HBase can be used as a data source, TableInputFormat,
and data sink, TableOutputFormat
or MultiTableOutputFormat,
for MapReduce jobs. Writing MapReduce jobs that read or write HBase, it is advisable to
subclass TableMapper
and/or TableReducer.
See the do-nothing pass-through classes IdentityTableMapper
and IdentityTableReducer
for basic usage. For a more involved example, see RowCounter
or review the org.apache.hadoop.hbase.mapreduce.TestTableMapReduce
unit test.
If you run MapReduce jobs that use HBase as source or sink, need to specify source and sink table and column names in your configuration.

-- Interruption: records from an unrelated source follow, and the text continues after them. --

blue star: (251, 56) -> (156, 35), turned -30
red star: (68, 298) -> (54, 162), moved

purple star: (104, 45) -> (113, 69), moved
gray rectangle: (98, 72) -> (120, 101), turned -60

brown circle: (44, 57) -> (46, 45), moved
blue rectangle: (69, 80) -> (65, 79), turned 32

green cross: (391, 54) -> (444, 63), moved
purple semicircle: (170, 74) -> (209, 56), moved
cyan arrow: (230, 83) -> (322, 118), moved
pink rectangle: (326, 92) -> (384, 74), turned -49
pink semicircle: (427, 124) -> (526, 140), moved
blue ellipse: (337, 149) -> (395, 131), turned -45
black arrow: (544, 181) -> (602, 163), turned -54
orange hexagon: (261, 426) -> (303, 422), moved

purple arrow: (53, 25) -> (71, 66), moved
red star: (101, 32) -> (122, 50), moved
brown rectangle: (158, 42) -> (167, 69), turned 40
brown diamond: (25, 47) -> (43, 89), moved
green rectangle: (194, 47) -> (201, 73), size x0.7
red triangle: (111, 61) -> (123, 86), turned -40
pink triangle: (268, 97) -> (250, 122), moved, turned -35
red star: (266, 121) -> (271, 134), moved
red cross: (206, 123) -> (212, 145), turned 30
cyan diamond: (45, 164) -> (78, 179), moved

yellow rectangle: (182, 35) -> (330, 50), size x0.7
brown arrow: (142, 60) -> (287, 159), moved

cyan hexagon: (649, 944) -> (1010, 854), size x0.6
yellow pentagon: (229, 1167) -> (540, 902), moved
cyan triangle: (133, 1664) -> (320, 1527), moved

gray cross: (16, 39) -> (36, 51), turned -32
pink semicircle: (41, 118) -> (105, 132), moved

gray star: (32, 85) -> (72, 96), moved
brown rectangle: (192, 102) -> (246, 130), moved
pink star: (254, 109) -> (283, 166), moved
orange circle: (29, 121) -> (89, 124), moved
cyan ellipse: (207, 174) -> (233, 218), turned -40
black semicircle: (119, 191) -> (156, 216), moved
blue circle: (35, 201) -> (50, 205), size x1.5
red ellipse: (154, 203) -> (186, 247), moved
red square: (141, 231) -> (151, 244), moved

When you read from HBase, the TableInputFormat
requests the list of regions
from HBase and makes a map, which is either a map-per-region
or
mapreduce.job.maps
map, whichever is smaller. If your job only has two maps,
raise mapreduce.job.maps
to a number greater than the number of regions. Maps
will run on the adjacent TaskTracker if you are running a TaskTracer and RegionServer per
node. When writing to HBase, it may make sense to avoid the Reduce step and write back into
HBase from within your map. This approach works when your job does not need the sort and
collation that MapReduce does on the map-emitted data. On insert, HBase 'sorts' so there is
no point double-sorting (and shuffling data around your MapReduce cluster) unless you need
to. If you do not need the Reduce, you myour map might emit counts of records processed for
reporting at the end of the jobj, or set the number of Reduces to zero and use
TableOutputFormat. If running the Reduce step makes sense in your case, you should typically
use multiple reducers so that load is spread across the HBase cluster.
A new HBase partitioner, the HRegionPartitioner, can run as many reducers the number of existing regions. The HRegionPartitioner is suitable when your table is large and your upload will not greatly alter the number of existing regions upon completion. Otherwise use the default partitioner.